Transcribed & marked up by Einde O’Callaghan for ETOL.
Organized labor was dealt a severe blow in the far-reaching decision handed down by Federal Judge Fred L. Wham, sitting in East St. Louis, Illinois, when on January 13th he ordered the Progressive Miners union to pay $117,000 in damages to the United Electric Coal Company in a suit arising out of a long and bitter strike at the company’s Red Ray mine near Freeburg, Illinois.
The United Electric Company instituted suit against the PMA for $400,000 claimed as losses to the company as a result of the strike. The strike, beginning on April 1, 1933, lasted for three years. Those assessed for damages as a result of this decision, were seven locals of the PMA and 66 individual members.
In handing down his decision Judge Wham found that the company was entitled to actual damages only. The figure was arrived at in the following manner: $70,000 for net profits that would have been made had the mine operated; $22,000 overhead losses, and $25,000 shutdown expenses.
Judge Wham made sure to announce that his finding was made not because there was a strike but because there was a conspiracy on the part of the union and the workers to harm the effective operation of the company’s business. The Judge declared that his decision in no way questioned the right of workers to engage in strike action provided that strike action is legal. That was the least he could have said in the light of existing laws upholding the right to strike.
The right to strike is a right acquired by the workers in struggle. Legislation permitting the right to strike and picket is the result of the continuous pressure of the workers in the strike waves of recent years and to the legal recognition of an existing fact.
From coast to coast the workers have struck on the job in order to obtain recognition of their union organizations and an improvement of their working and living conditions. By their mass action, they have rendered anti-strike legislation ineffective and influenced the new trend in labor law developed in the reformist period of the Roosevelt administration.
The boss class, compelled to accept reformist labor legislation, now seeks to cripple the strike movements of the workers through other means, and one of the means utilized is to sue a union and its members for damages arising out of “illegal” strikes and violence occurring in strikes as a result of the “thug and fink” policy of the financial and industrial rulers.
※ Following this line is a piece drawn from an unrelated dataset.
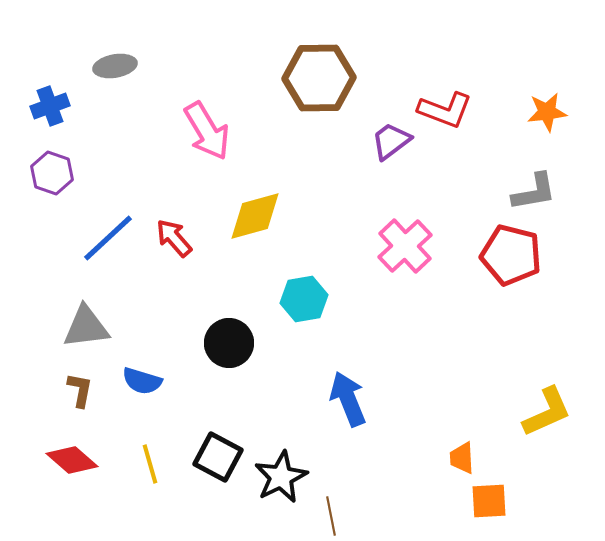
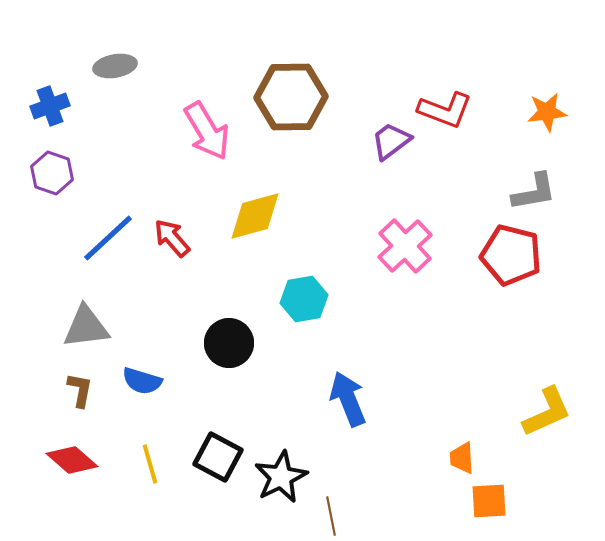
brown hexagon: moved 28 px left, 19 px down
red arrow: moved 2 px left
Federal Judge Wham declares that his decision does not violate the right to strike; it is only directed against those who, engaging in “a conspiracy to inflict violent injury upon an employer or upon his property or business and in furtherance of the object of the conspiracy do, by violent and other unlawful conduct, inflict injury upon the property or business of such employer, or by such unlawful means do obstruct its business or prevent it from conducting its business – ...” He concludes then that a union, its members and sympathizers will all be held liable for money damages.
Who is to determine the legality or illegality of a strike ? Who is to determine how and why violence arose in any given strike?
It is common knowledge that the traditional policy of the boss class is to provoke violence in all strikes by the employment of thugs, stool-pigeons, deputy sheriffs, and others of the same stripe, in order thereby to obtain legal refuge for strike-breaking. Judges are notoriously anti-labor. It is they who will determine whether a strike is legal or not, whether violence attends a strike and how this violence is caused. But instead of openly finding against the right to strike and the right to unionization, they will find conspiracy against business as the motive for strikes and seek to cripple the unions by returning verdicts in money damages for the companies.
A strike will not be rendered illegal as such, but will be held illegal on conspiratorial grounds. Workers will go to jail, union officials will be incarcerated for failure to pay judgments to companies so suing a union or group of strikers.
How does it operate in the case of the PMA? While the union is appealing the decision, the company has already taken the following steps to secure its judgment in the event Judge Wham’s decision is upheld: When the Judge signs the decree, it will attach the property of the state organization of the A.F. of L. affiliated at Gillespie, and of the 13 locals in Madison and St. Clair counties. In the event the funds of the union do not satisfy the judgment, the company will levy against the property of individual members who were defendants. The attorneys for the company likewise are considering a garnishment of the dues of the union members which are held by the mine operators under the check-off plan and which ultimately find their way into the union treasury. The company will also be in a position to collect on the bond put up by the union in this case pending its appeal.
The precedent set in this case is extremely dangerous. In various parts of the country attempts have been made by companies to secure money damages from unions and striking workers on the ground of a “conspiracy to injure business.” Judge Wham’s anti-labor decision is certain to encourage such actions against other unions.